In October 1856, Stoneman settled in McGregor, Iowa, to practice law. He was elected the town's inaugural recorder in 1857. After a period of service on the city council, in 1863, Stoneman was elevated to the mayoralty. He then served on the school board before he was elected to the Iowa Senate in 1875. Stoneman represented Senate District 39 from 1876 to 1878, when he was redistricted to District 40, which he served until 1880.

Stoneman began his political career in the Whig Party.
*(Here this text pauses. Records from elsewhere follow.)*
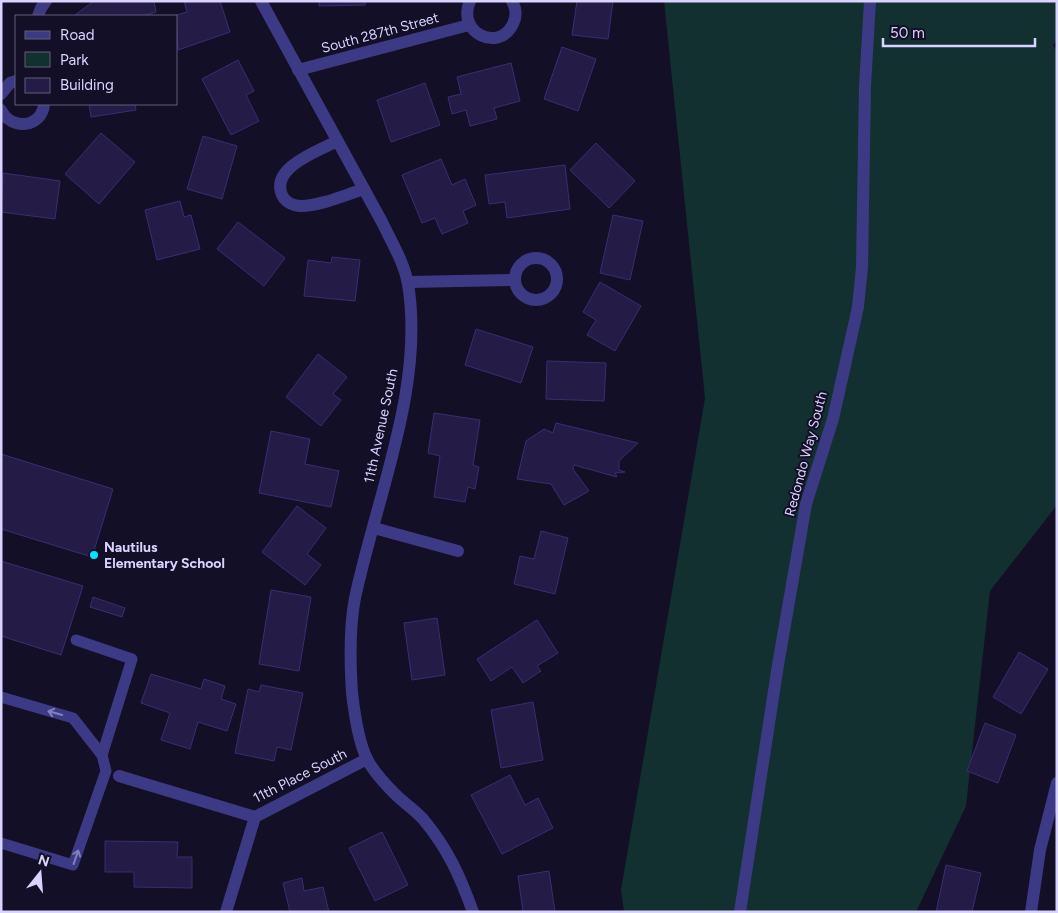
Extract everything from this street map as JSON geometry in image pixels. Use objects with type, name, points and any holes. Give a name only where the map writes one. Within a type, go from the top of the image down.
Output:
[{"type":"street","points":[[38,15],[46,1]]},
{"type":"street","name":"11th Avenue South","points":[[261,1],[364,189],[399,256],[408,282],[413,328],[409,370],[401,414],[355,600],[351,648],[352,693],[356,720],[367,758]]},
{"type":"street","points":[[470,1],[466,10],[466,18],[469,25],[481,37],[490,38],[505,34],[511,28],[515,21],[516,12],[512,1]]},
{"type":"street","name":"Redondo Way South","points":[[740,912],[778,665],[806,504],[833,419],[858,307],[862,267],[865,86],[870,1]]},
{"type":"street","name":"South 287th Street","points":[[298,70],[469,25]]},
{"type":"street","points":[[1,94],[10,83],[15,80]]},
{"type":"street","points":[[1,110],[8,120],[22,125],[30,124],[36,120],[41,114],[44,105]]},
{"type":"street","points":[[337,141],[290,166],[282,176],[280,188],[283,197],[288,203],[299,206],[312,205],[364,189]]},
{"type":"street","points":[[408,282],[514,280]]},
{"type":"street","points":[[374,528],[458,551]]},
{"type":"street","points":[[367,758],[395,794],[422,818],[448,853],[459,874],[472,912]]},
{"type":"street","name":"11th Place South","points":[[226,912],[255,817],[367,758]]},
{"type":"street","points":[[119,776],[255,817]]},
{"type":"street","points":[[1031,912],[1040,850],[1057,783]]},
{"type":"lane","points":[[76,640],[132,659],[102,755]]},
{"type":"lane","points":[[1,697],[74,718],[102,755],[106,771],[73,865],[1,843]]},
{"type":"lane","points":[[106,771],[119,776]]},
{"type":"green space","points":[[664,1],[1057,1],[1057,40],[1053,45],[1057,52],[1057,505],[990,591],[966,806],[916,912],[624,912],[621,890],[705,398]]},
{"type":"building","points":[[94,1],[154,1],[156,12],[146,15],[75,15]]},
{"type":"building","points":[[184,1],[220,1],[230,32],[178,50],[177,15],[187,12]]},
{"type":"building","points":[[319,1],[365,1],[365,5],[319,6]]},
{"type":"building","points":[[577,1],[613,1],[608,39],[572,35]]},
{"type":"building","points":[[562,47],[596,59],[578,111],[544,99]]},
{"type":"building","points":[[238,60],[254,91],[246,95],[259,121],[231,135],[202,79]]},
{"type":"building","points":[[511,63],[520,101],[494,108],[497,119],[470,126],[466,110],[452,114],[448,97],[461,94],[457,77]]},
{"type":"building","points":[[425,83],[440,125],[391,142],[377,100]]},
{"type":"building","points":[[89,105],[135,105],[136,110],[91,117]]},
{"type":"building","points":[[101,133],[135,162],[99,204],[65,174]]},
{"type":"building","points":[[203,136],[237,146],[222,199],[187,189]]},
{"type":"building","points":[[596,143],[635,181],[609,208],[570,170]]},
{"type":"building","points":[[441,159],[452,185],[465,179],[476,205],[463,211],[468,223],[442,234],[435,218],[422,223],[402,175]]},
{"type":"building","points":[[565,165],[570,209],[507,218],[505,202],[489,204],[485,175]]},
{"type":"building","points":[[3,173],[60,181],[55,219],[1,212]]},
{"type":"building","points":[[180,201],[184,217],[191,215],[200,249],[157,260],[145,210]]},
{"type":"building","points":[[613,215],[643,221],[630,280],[600,273]]},
{"type":"building","points":[[238,222],[285,258],[264,286],[217,249]]},
{"type":"building","points":[[332,257],[360,260],[355,301],[304,296],[308,260],[331,263]]},
{"type":"building","points":[[600,282],[641,306],[615,351],[587,335],[596,320],[583,312]]},
{"type":"building","points":[[476,329],[533,347],[521,383],[465,365]]},
{"type":"building","points":[[318,354],[347,377],[333,394],[341,400],[321,426],[286,397]]},
{"type":"building","points":[[547,361],[606,363],[604,401],[546,399]]},
{"type":"building","points":[[434,413],[480,420],[473,465],[479,467],[475,489],[468,487],[465,502],[434,497],[440,456],[428,453]]},
{"type":"building","points":[[556,423],[638,443],[619,461],[619,470],[625,472],[615,473],[617,477],[574,465],[573,469],[589,491],[564,505],[551,484],[517,479],[526,441],[544,429],[553,433]]},
{"type":"building","points":[[271,431],[310,439],[305,464],[339,471],[331,507],[259,493]]},
{"type":"building","points":[[1,454],[113,489],[92,557],[1,529]]},
{"type":"building","points":[[297,506],[326,528],[307,554],[321,565],[305,585],[262,552]]},
{"type":"building","points":[[541,531],[568,538],[555,594],[514,584],[520,556],[534,559]]},
{"type":"building","points":[[1,561],[83,586],[61,655],[1,636]]},
{"type":"building","points":[[271,590],[311,597],[299,671],[259,664]]},
{"type":"building","points":[[93,597],[125,608],[122,617],[90,607]]},
{"type":"building","points":[[437,618],[445,675],[412,680],[404,623]]},
{"type":"building","points":[[537,620],[558,653],[537,666],[541,671],[523,683],[512,667],[491,681],[477,659]]},
{"type":"building","points":[[1019,652],[1048,669],[1021,714],[993,697]]},
{"type":"building","points":[[151,674],[201,689],[204,679],[225,686],[221,699],[236,704],[227,731],[198,722],[190,749],[161,740],[170,713],[141,703]]},
{"type":"building","points":[[261,685],[303,693],[291,750],[277,747],[274,761],[235,753],[248,689],[259,692]]},
{"type":"building","points":[[533,702],[543,760],[501,768],[491,710]]},
{"type":"building","points":[[985,723],[1016,735],[998,783],[967,771]]},
{"type":"building","points":[[510,775],[525,805],[538,798],[553,828],[502,854],[471,795]]},
{"type":"building","points":[[382,832],[408,885],[375,901],[349,848]]},
{"type":"building","points":[[105,841],[178,842],[177,857],[192,857],[192,888],[134,887],[134,872],[105,872]]},
{"type":"building","points":[[946,865],[981,873],[972,912],[936,912]]},
{"type":"building","points":[[549,871],[555,912],[523,912],[518,876]]},
{"type":"building","points":[[302,878],[304,891],[323,887],[329,912],[290,912],[283,883]]},
{"type":"place","name":"Nautilus Elementary School","points":[[94,555]]}]
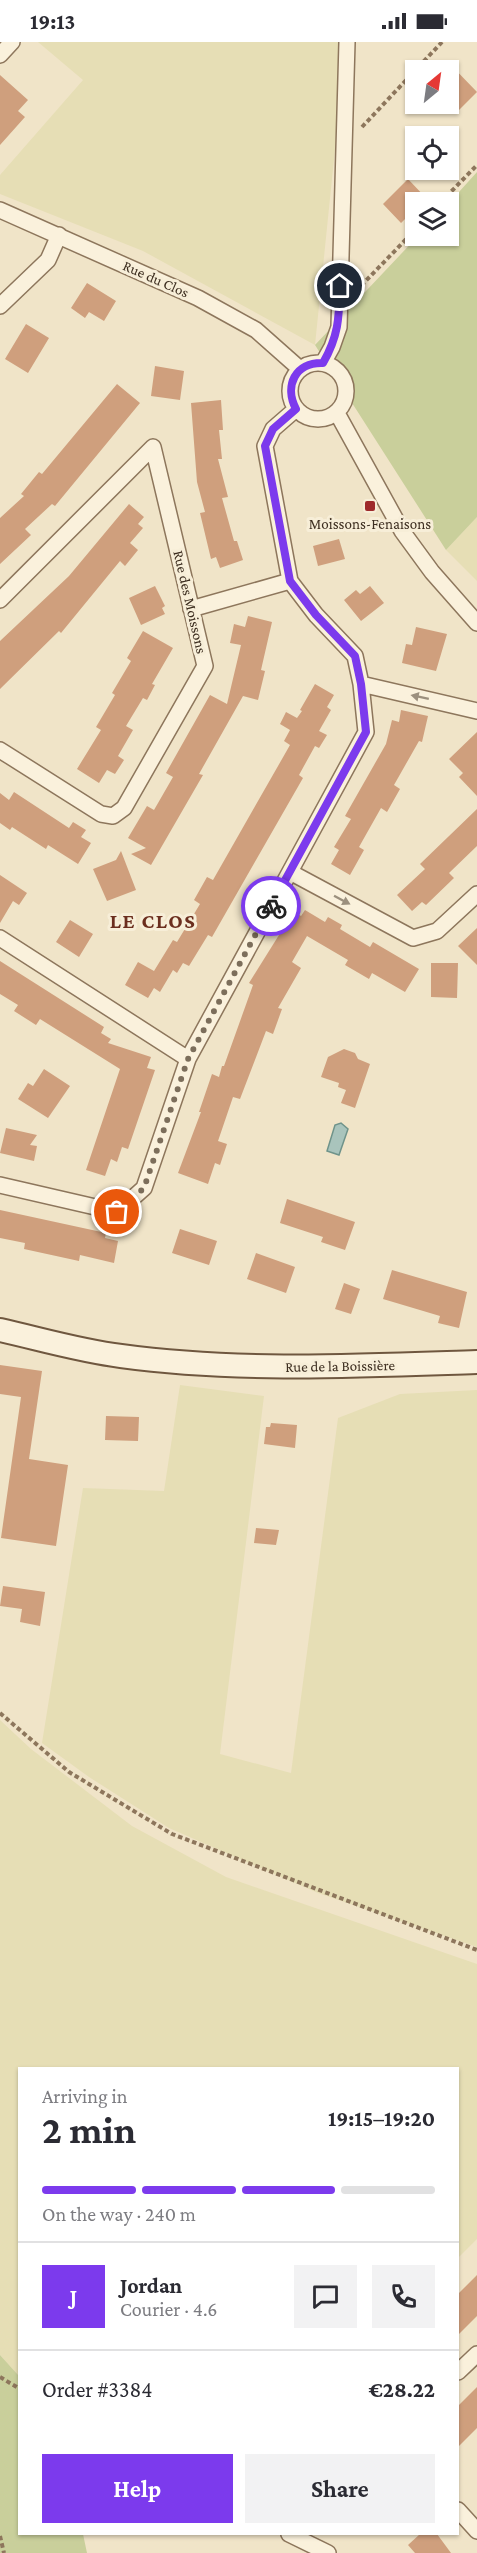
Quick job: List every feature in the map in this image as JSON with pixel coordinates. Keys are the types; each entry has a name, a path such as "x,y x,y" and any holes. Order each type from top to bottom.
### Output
{"main road":[{"name":"Rue de la Boissière","path":"0,1317 204,1364"},
{"name":"Rue de la Boissière","path":"0,1330 119,1356 204,1364 308,1368 477,1362"}],"street":[{"path":"0,55 12,42"},
{"path":"323,363 339,327 347,42"},
{"name":"Rue du Clos","path":"0,210 208,303 256,330 300,369"},
{"path":"0,306 48,260 59,235"},
{"path":"315,362 323,363 333,367 341,374 346,383 347,394 344,404 337,413 329,417 311,419 296,409 290,392 294,375 300,369 315,362"},
{"path":"0,1185 117,1212 144,1188 188,1059 366,732 361,684 355,656 316,615 290,581 265,446 273,429 296,409"},
{"path":"337,413 402,531 432,572 477,623"},
{"name":"Rue des Moissons","path":"0,600 153,447 205,666 124,808 114,816 102,814 0,750"},
{"path":"191,609 290,581"},
{"path":"361,684 477,711"},
{"path":"290,872 413,938 437,931 477,894"},
{"path":"0,938 188,1059"},
{"path":"459,2371 477,2354"},
{"path":"459,2511 477,2531"},
{"path":"291,2535 328,2553"}],"path":[{"path":"344,146 442,42"},
{"path":"451,192 477,165"},
{"path":"339,309 405,240"},
{"path":"0,1713 69,1772 172,1834 477,1950"},
{"path":"0,2377 18,2388"},
{"path":"0,2536 4,2553"}],"shaded area":[{"path":"38,42 346,42 315,345 143,251 0,194 0,175 83,80"},
{"path":"477,517 477,581 446,550"},
{"path":"180,1385 264,1396 220,1754 291,1773 338,1418 400,1394 477,1390 477,1947 318,1893 169,1828 89,1777 42,1743 83,1488 164,1491"},
{"path":"0,1720 31,1749 132,1826 226,1877 477,1964 477,2239 459,2257 459,2067 18,2067 18,2375 0,2355"}],"green space":[{"path":"477,172 477,517 446,550 315,345 409,246 459,246 459,192"},
{"path":"0,2355 18,2375 18,2535 83,2535 87,2553 0,2553"}],"water":[{"path":"341,1123 348,1129 339,1155 327,1151 335,1125"}],"building":[{"path":"459,73 477,92 459,110"},
{"path":"0,75 28,100 18,111 25,117 0,145"},
{"path":"407,180 420,192 405,192 405,219 401,223 383,204"},
{"path":"87,283 116,301 104,321 89,312 85,318 71,308"},
{"path":"26,324 49,338 28,373 5,359"},
{"path":"155,366 184,371 180,400 151,396"},
{"path":"117,384 140,403 55,506 52,504 25,529 31,535 0,564 0,518 24,496 21,494 39,472 42,474"},
{"path":"221,400 223,430 219,430 222,459 218,459 228,497 222,498 234,541 237,541 243,560 220,568 216,557 211,559 200,513 205,512 197,482 191,403"},
{"path":"129,504 144,517 138,524 143,528 130,543 138,550 125,566 120,561 61,633 59,631 0,689 0,641 69,576"},
{"path":"339,539 345,559 318,566 313,546"},
{"path":"155,586 165,606 162,608 165,614 141,625 129,598"},
{"path":"370,586 384,603 361,621 344,600 356,590 360,594"},
{"path":"248,616 272,622 261,670 265,671 258,700 243,696 199,774 203,775 151,865 131,854 146,848 128,838 147,806 154,810 173,777 166,773 210,695 227,704 241,645 230,643 234,624 245,627"},
{"path":"416,627 447,634 436,671 402,663 406,644 412,645"},
{"path":"143,631 173,648 152,684 155,685 147,700 143,698 126,726 133,730 118,756 124,760 115,774 107,770 99,783 77,769 101,730 96,727 115,695 112,693 131,661 127,658"},
{"path":"315,684 334,695 327,707 331,710 319,731 327,735 319,748 315,746 299,775 303,778 212,937 208,935 189,966 183,963 177,973 173,970 160,992 154,988 148,998 125,985 138,962 154,971 173,940 177,942 200,904 194,900 207,877 213,880 290,745 284,741 290,730 280,724 286,712 297,718"},
{"path":"401,710 428,716 422,742 419,741 394,785 400,789 387,812 381,808 359,847 364,850 350,875 331,864 339,850 334,847 351,819 345,816 386,744 392,720 399,722"},
{"path":"477,732 477,796 459,777 463,773 449,759"},
{"path":"14,792 69,828 73,822 86,830 81,837 91,843 78,864 48,845 46,849 12,827 10,830 0,823 0,793 9,800"},
{"path":"477,809 477,846 449,873 454,878 426,905 422,902 412,911 397,895 425,869 420,864"},
{"path":"121,851 136,890 107,901 93,869 116,860"},
{"path":"0,875 27,893 19,905 13,901 0,923"},
{"path":"291,910 301,916 305,910 325,922 328,917 342,925 340,929 370,947 373,942 419,969 405,992 372,973 369,979 345,965 348,960 307,936 292,962 301,968 278,1008 282,1009 273,1034 266,1031 240,1099 233,1097 218,1141 227,1144 220,1165 215,1163 208,1184 178,1173 201,1112 199,1112 212,1074 219,1077 222,1066 224,1066 253,985 249,983 279,935"},
{"path":"70,920 93,934 79,957 56,942"},
{"path":"477,928 477,965 458,946"},
{"path":"0,961 104,1027 101,1033 111,1039 108,1043 151,1057 147,1068 155,1070 128,1149 122,1147 117,1162 111,1159 105,1176 86,1170 120,1069 40,1019 36,1025 14,1011 18,1005 0,994"},
{"path":"431,963 458,963 457,998 431,997"},
{"path":"344,1049 355,1053 358,1059 370,1064 355,1108 341,1103 346,1090 338,1087 339,1083 321,1077 328,1057"},
{"path":"44,1069 70,1086 48,1118 18,1099 28,1083 33,1086"},
{"path":"6,1128 37,1135 30,1145 37,1146 34,1161 0,1153"},
{"path":"287,1199 355,1222 345,1250 321,1242 323,1237 280,1223"},
{"path":"0,1210 106,1233 105,1238 118,1241 114,1263 80,1255 79,1261 24,1249 25,1243 0,1238"},
{"path":"180,1229 217,1241 209,1265 172,1253"},
{"path":"256,1253 295,1267 286,1293 247,1279"},
{"path":"392,1270 467,1292 459,1328 438,1323 440,1316 383,1299"},
{"path":"344,1283 360,1289 351,1314 335,1309"},
{"path":"0,1365 42,1371 29,1459 68,1465 56,1546 1,1538 21,1397 0,1394"},
{"path":"106,1416 139,1417 138,1441 105,1440"},
{"path":"271,1423 297,1425 295,1448 264,1444 266,1427 270,1427"},
{"path":"256,1528 279,1530 276,1545 254,1543"},
{"path":"3,1586 45,1592 40,1626 20,1622 22,1609 0,1606"},
{"path":"477,2275 477,2316 459,2334 459,2293"},
{"path":"477,2387 477,2428 459,2446 459,2405"},
{"path":"419,2535 438,2535 451,2553 415,2553 408,2545"}],"way so far":[{"path":"117,1212 144,1188 188,1059 271,906"}],"place":[{"name":"Moissons-Fenaisons","path":"370,506"}],"district":[{"name":"LE CLOS","path":"153,921"}],"route":[{"path":"271,906 366,732 361,684 355,656 316,615 290,581 265,446 273,429 296,409 290,392 294,375 307,365 315,362 323,363 332,347 339,327 340,286"}]}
Upon its dissolution, he became affiliated with the Democratic Party. Aside from serving in the Iowa General Assembly, Stoneman ran in the 1866–67 special and 1870–71 United States Senate elections, losing to Samuel J. Kirkwood and James B. Howell, respectively. Stoneman was twice a United States House of Representatives candidate for Iowa's 3rd congressional district, in 1870–71 and 1872–73, losing both times to William G. Donnan.

Stoneman moved from McGregor to Cedar Rapids in 1882, and served two terms on the Superior Court. Stoneman died on October 11, 1905, at the Cedar Rapids home of his son-in-law and former law partner, Asahel Chapin.